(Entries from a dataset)
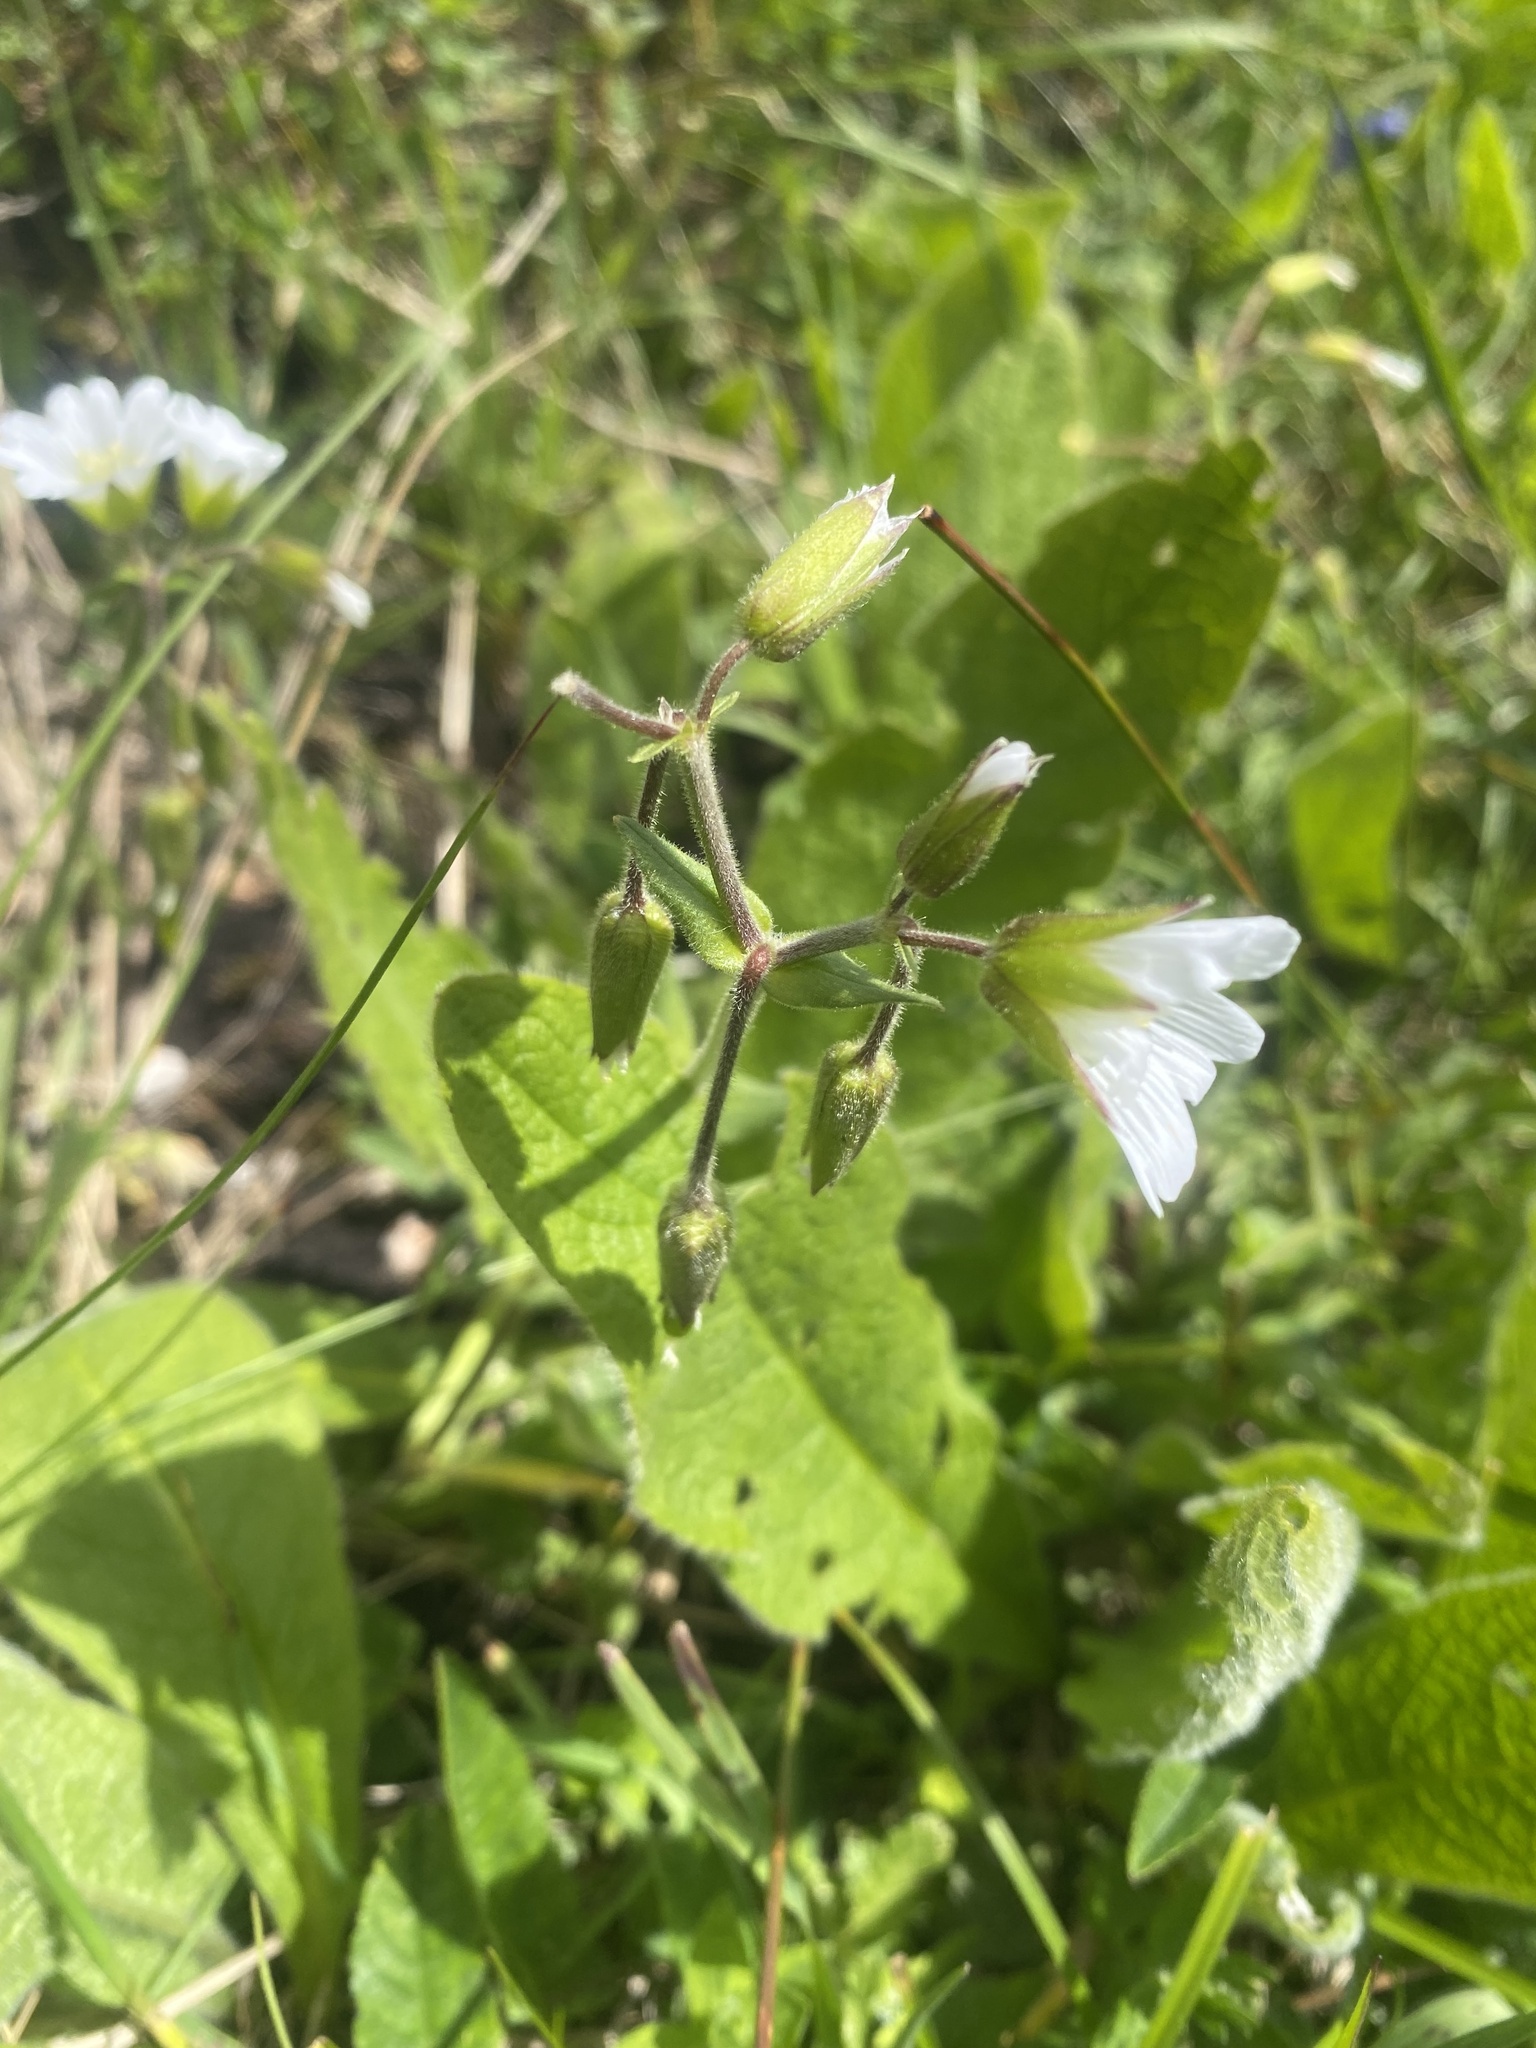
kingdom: Plantae
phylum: Tracheophyta
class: Magnoliopsida
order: Caryophyllales
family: Caryophyllaceae
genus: Dichodon
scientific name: Dichodon cerastoides
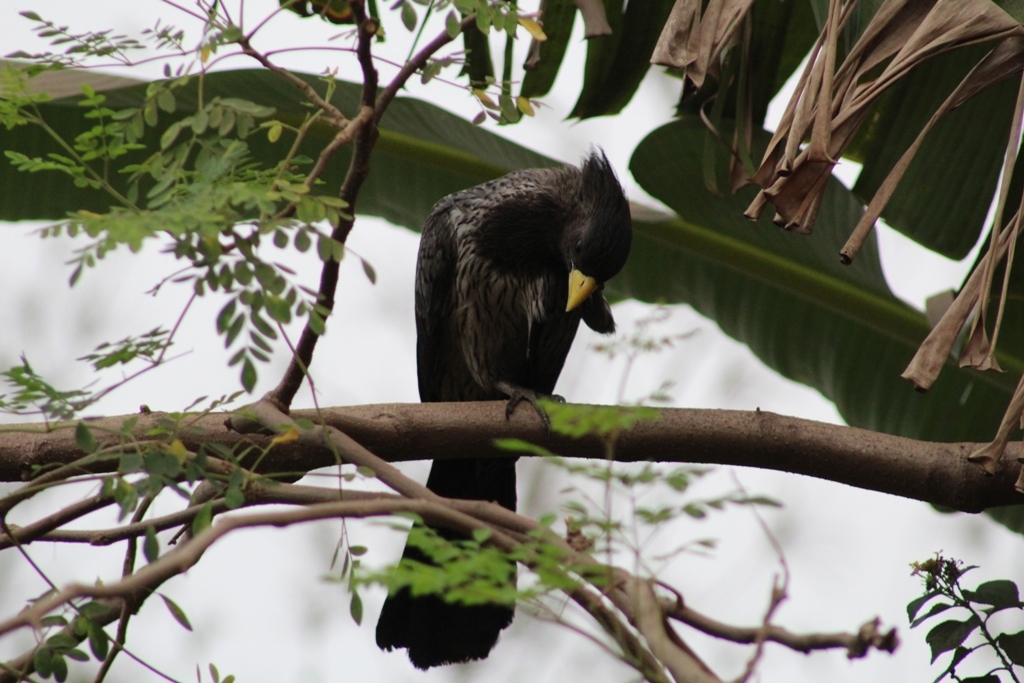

-- Task brief --
List every line of the entries above as one numbered list, skipping any blank lines and leaving the pictures out.

-- Task solution --
1. kingdom: Plantae
2. phylum: Tracheophyta
3. class: Magnoliopsida
4. order: Caryophyllales
5. family: Caryophyllaceae
6. genus: Dichodon
7. scientific name: Dichodon cerastoides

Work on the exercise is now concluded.